Given passage
# Multiple POV Characters- Benefits/Drawbacks?



## Feverfew (Sep 26, 2014)

I'm sure others have asked these questions before but I couldn't find them, apologies for any redundancy! 

I've been batting around lots of different ideas for fantasy stories for a while now, and recently started writing them down without much thought towards the shape it would take.
Without much planning I started writing chapters for different POV characters.
I don't have much experience writing stories, and I'm wary of biting off more than I can chew. I love how a multiple POV characters gives you the shades of grey in an event- one persons perception can be vastly different. 

I'm interested to read what everyone's opinions are on multiple POV characters.

Right now I have about three POV characters (plans for at least one more), but they are all on different continents with different missions. I have plans of how they overlap, but I don't want to cram too much action and travelling into a short story. 
What I'm beginning to realize (by reading the constructive advice on these forums) that my best, most constructive option is to start small and build out. I would love to start (maybe even finish) a 5+ book series obviously, but I'm going to pick one of my POV characters and stick with them for a short story, and maybe feature a passing reference to events and characters that may be in future stories.

Is an occasional shift in POV too jarring? I've seen it used to good effect recently reading Scott Lynch's Gentlemen Bastard series- where you follow Locke and pals for the majority, and get little asides. 

A lot comes down to taste I'm sure. I'm trying to get a bit of feedback before I dig too deeply and make this WIP larger than it needs to be. 

Any advice is appreciated!


----------



## Penpilot (Sep 26, 2014)

Off the top of my head, the draw backs of multiple POVs is it'll be harder to maintain momentum with a character. The reader will get attached to a POV's character and love reading about them and then you switch, which creates a bit of a disconnect, stopping that character's forward momentum cold while the reader is reading about other characters. This happens each time you switch POVs.

Obviously, this can be a good tool when telling a large and complex story from varying views, (Eg. Game of Thrones) but also it increases the complexity not just in terms of story but in terms of logistics of just keeping track of stuff.

With one POV, you only have to deal with your main character and their immediate relationships. With two POVs, double that and then add that now you have to deal with the relationship/non-relationship between the two POVs and how they're going to converge. With three POVs, triple the immediate relationships and now add having to deal with the relationship/non-relationship between the other two POV characters and how they're going to converge.

Supplied records
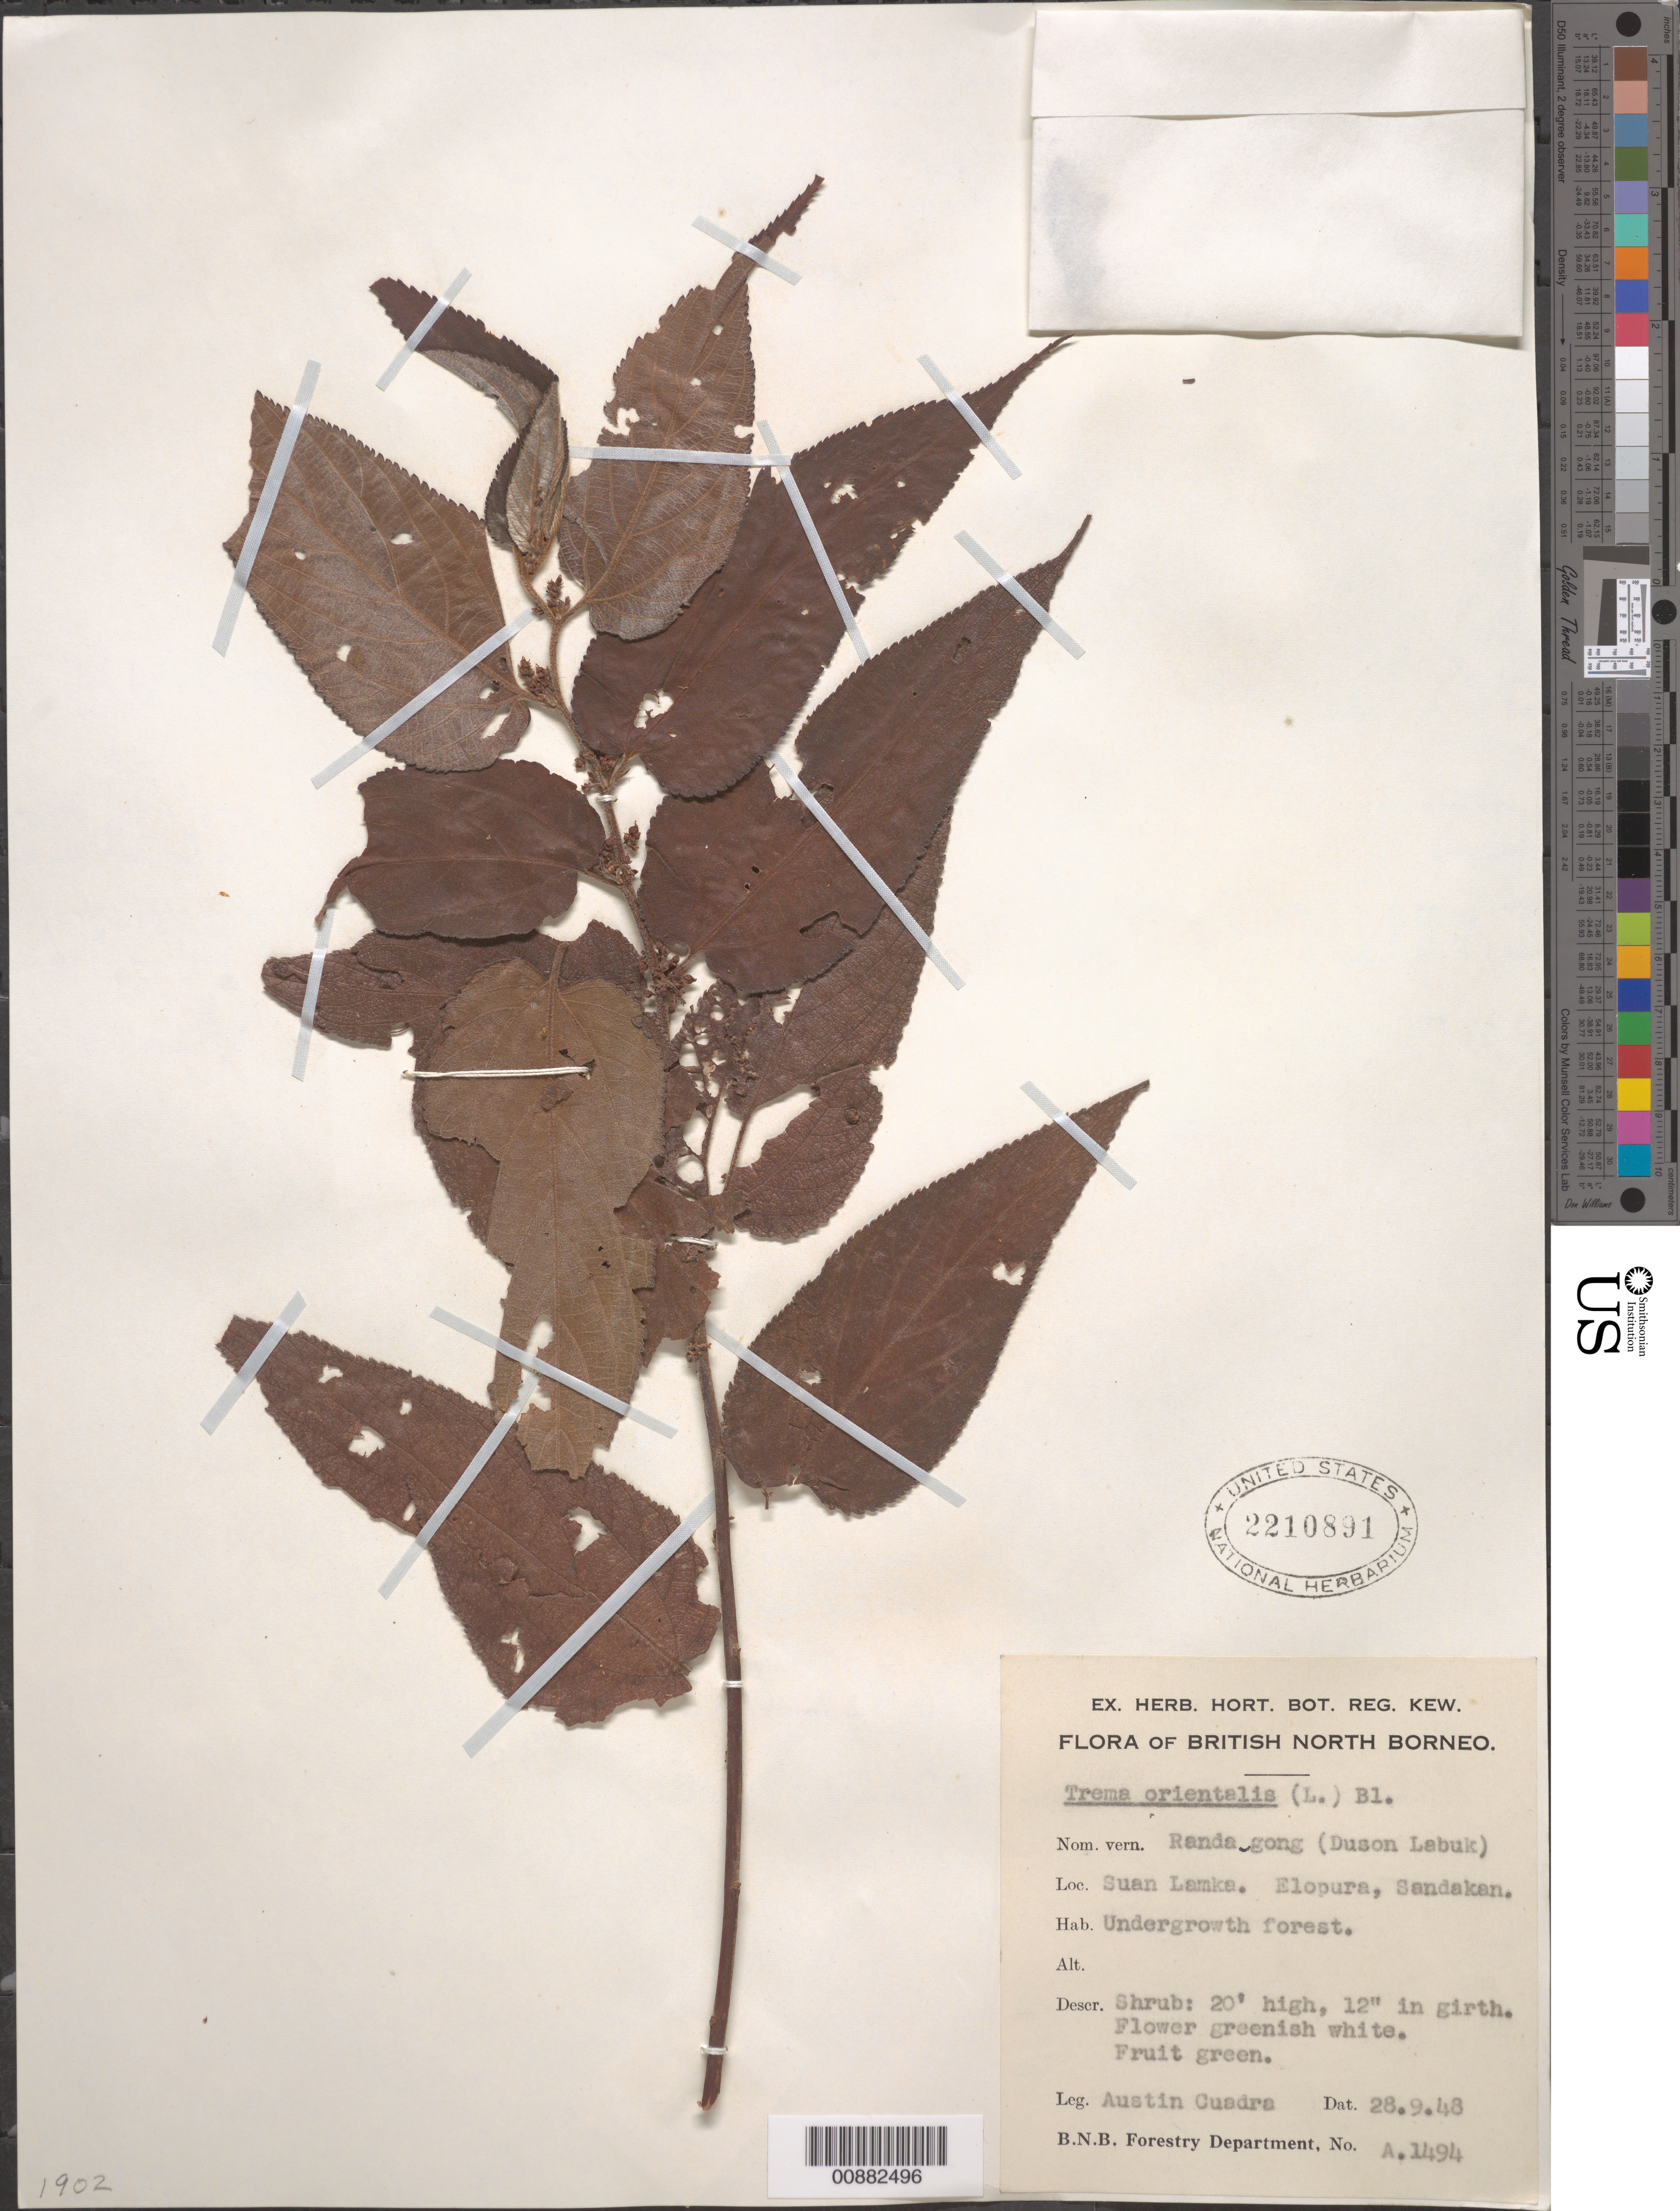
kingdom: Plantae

...

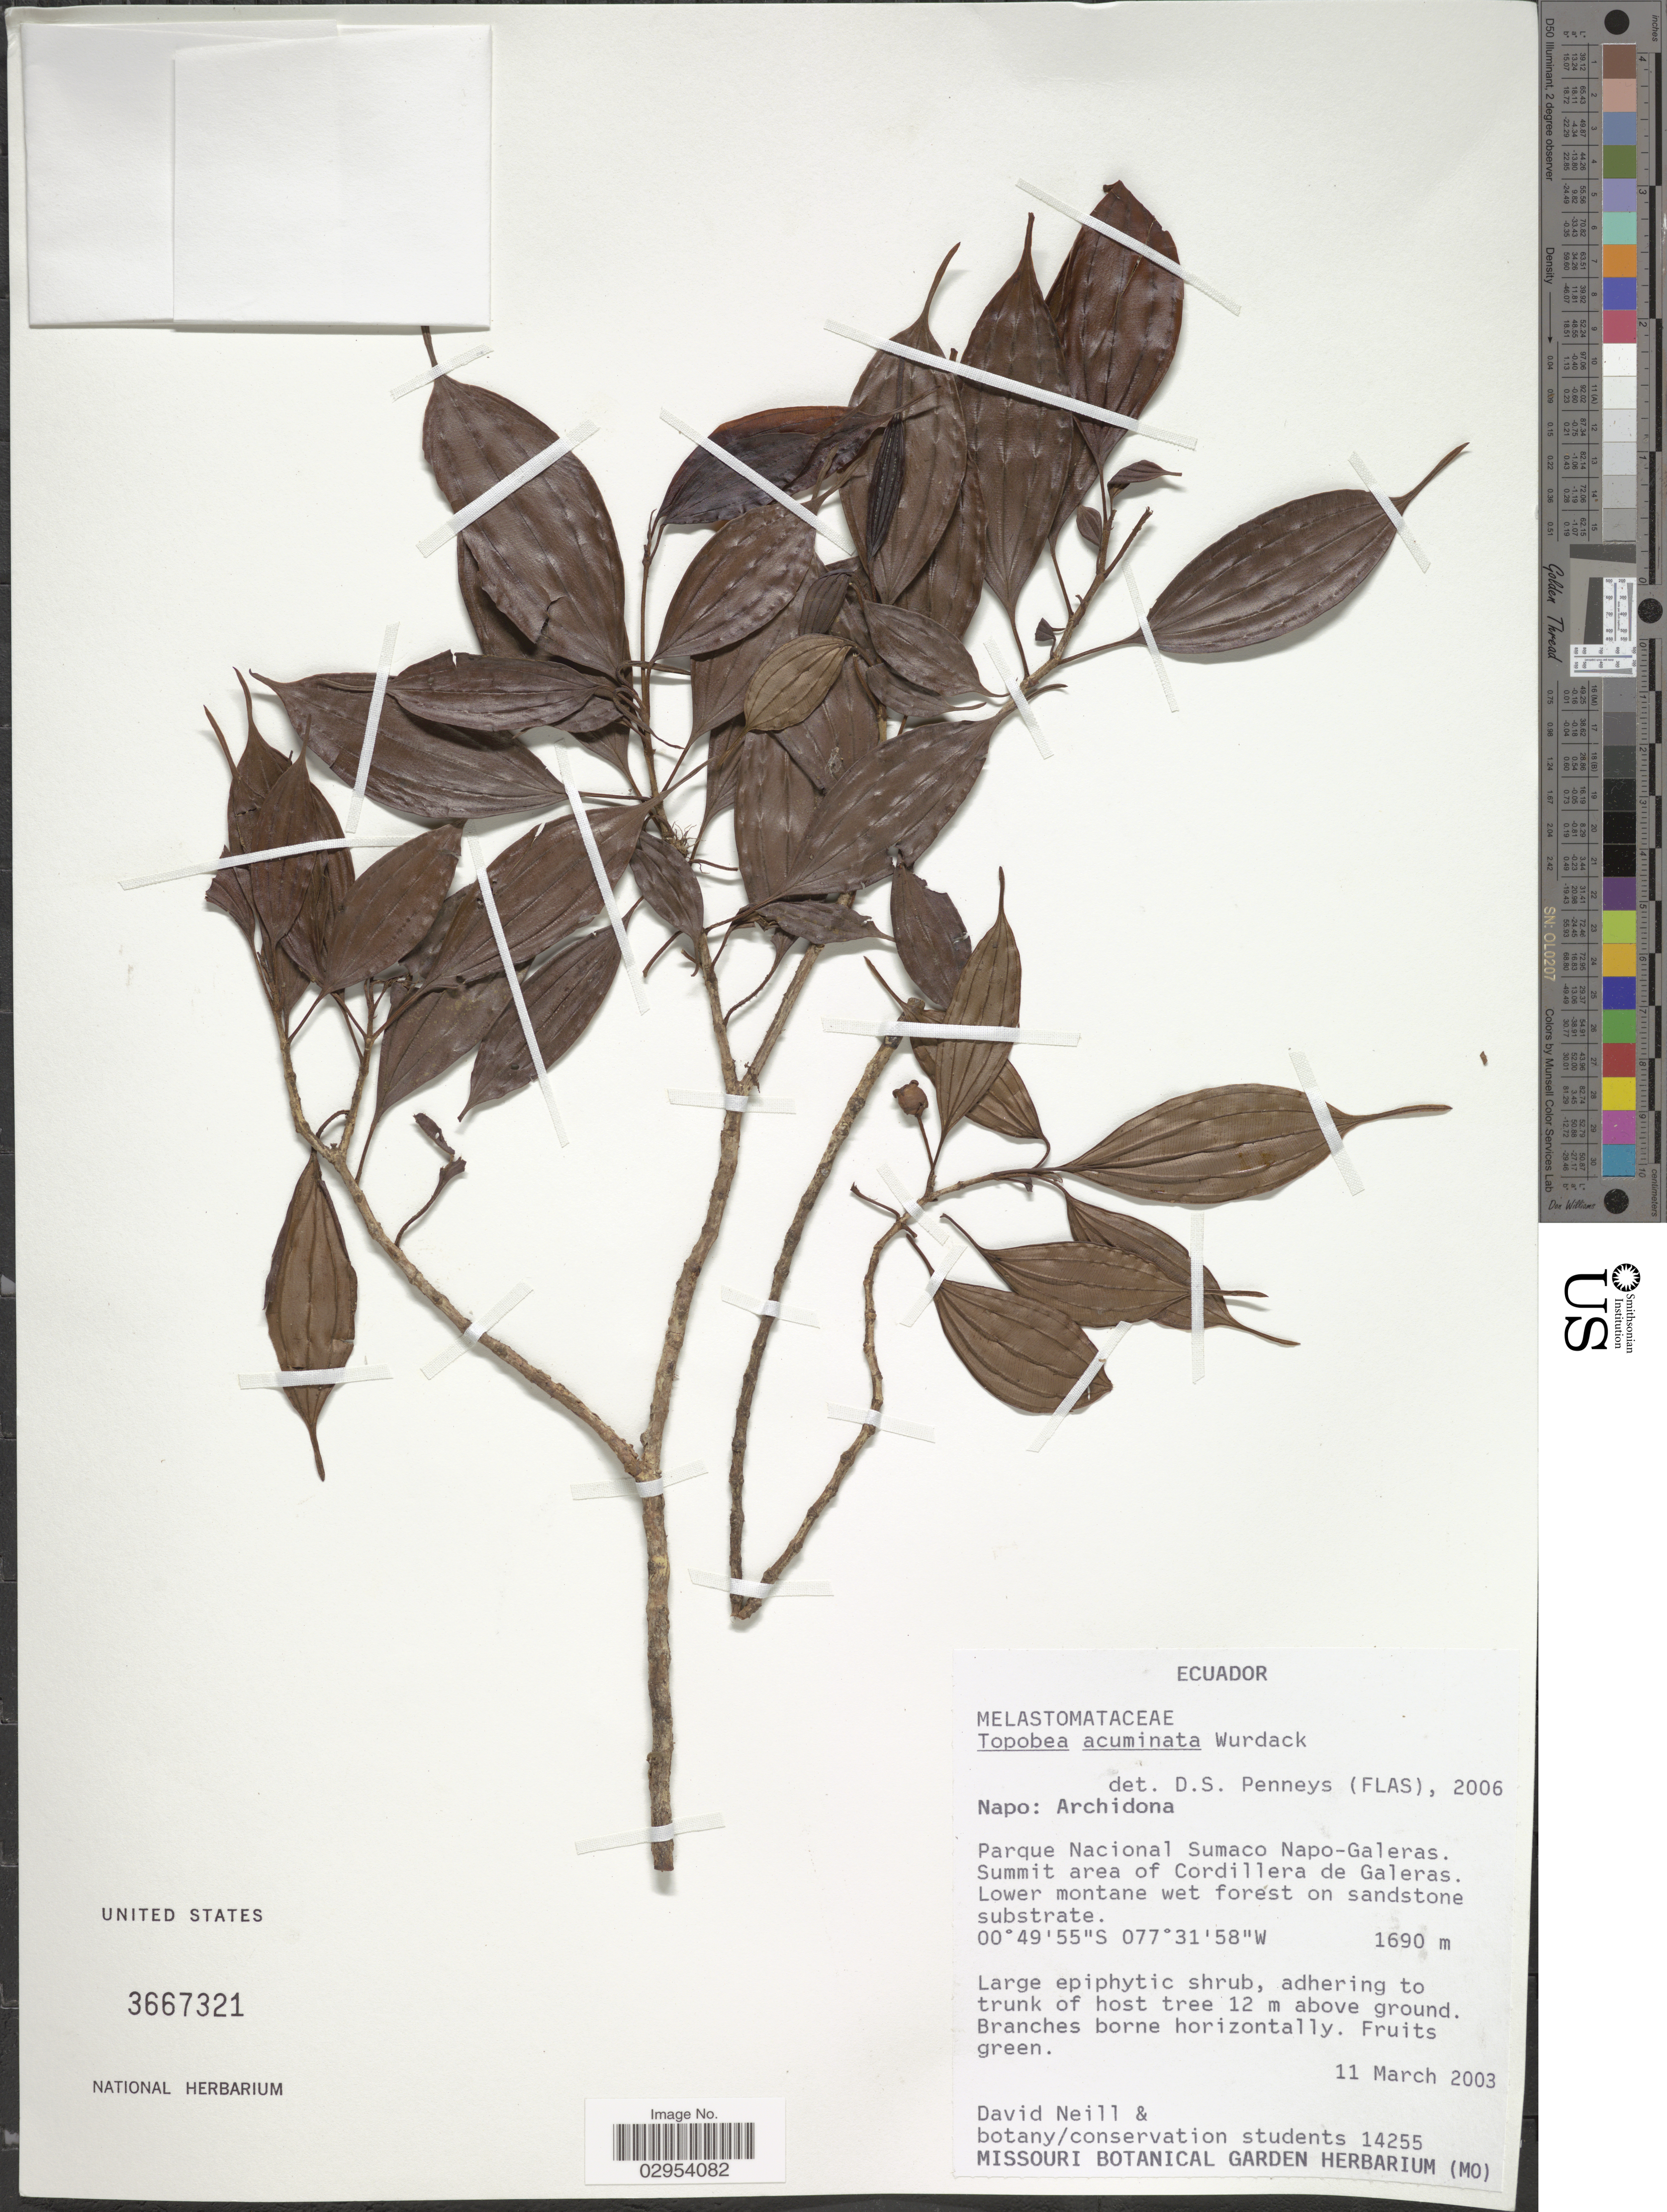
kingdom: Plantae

Aim 1
Rewrite the forum thread about multiple POV characters from "I'm sure others" up to and including "be vastly different.", and put "science fiction stories" in place of "fantasy stories".
Aim 2
Write the next part of the forum thread about multiple POV characters, picking up after its final sentence.

Task response 1
I'm sure others have asked these questions before but I couldn't find them, apologies for any redundancy! 

I've been batting around lots of different ideas for science fiction stories for a while now, and recently started writing them down without much thought towards the shape it would take.
Without much planning I started writing chapters for different POV characters.
I don't have much experience writing stories, and I'm wary of biting off more than I can chew. I love how a multiple POV characters gives you the shades of grey in an event- one persons perception can be vastly different.

Task response 2
It really starts to turn into this massive web that grows exponentially with each POV added.

With a short story, it's going to be tricky giving enough page time to more than two POVs and to get their story across without it either feeling rushed, or growing beyond the short story length into a novella/novelette. 

Here's a diagram showing how complex things can get the more charater's you have.


----------



## T.Allen.Smith (Sep 26, 2014)

I agree with PenPilot & I'll add one more aspect.

I like writing & reading multiple POVs. If handled well, I don't mind switching from one to the next...BUT... And this is a big "but"... Each POV must be distinct from the others AND interesting. 

If one POV is vastly more interesting than the others, I'll want to get back to that one, or I'll find it jarring to leave. Also, if there are two or more POVs that are similar in style and/or story role, both will feel weaker, or diluted, lessening my interest.


----------



## Chessie (Sep 26, 2014)

As a reader, I personally can't handle more than 2 POVS. I have a short attention span, so it takes me time to warm up to the main character. I start to care...things get interesting...I'm eager to learn more...and then another character shows up. I'm thrown off. I stop caring. I have read several stories with multiple POVS and although they were good stories, I didn't finish those series because of that reason. But I'm probably in the minority when it comes to that.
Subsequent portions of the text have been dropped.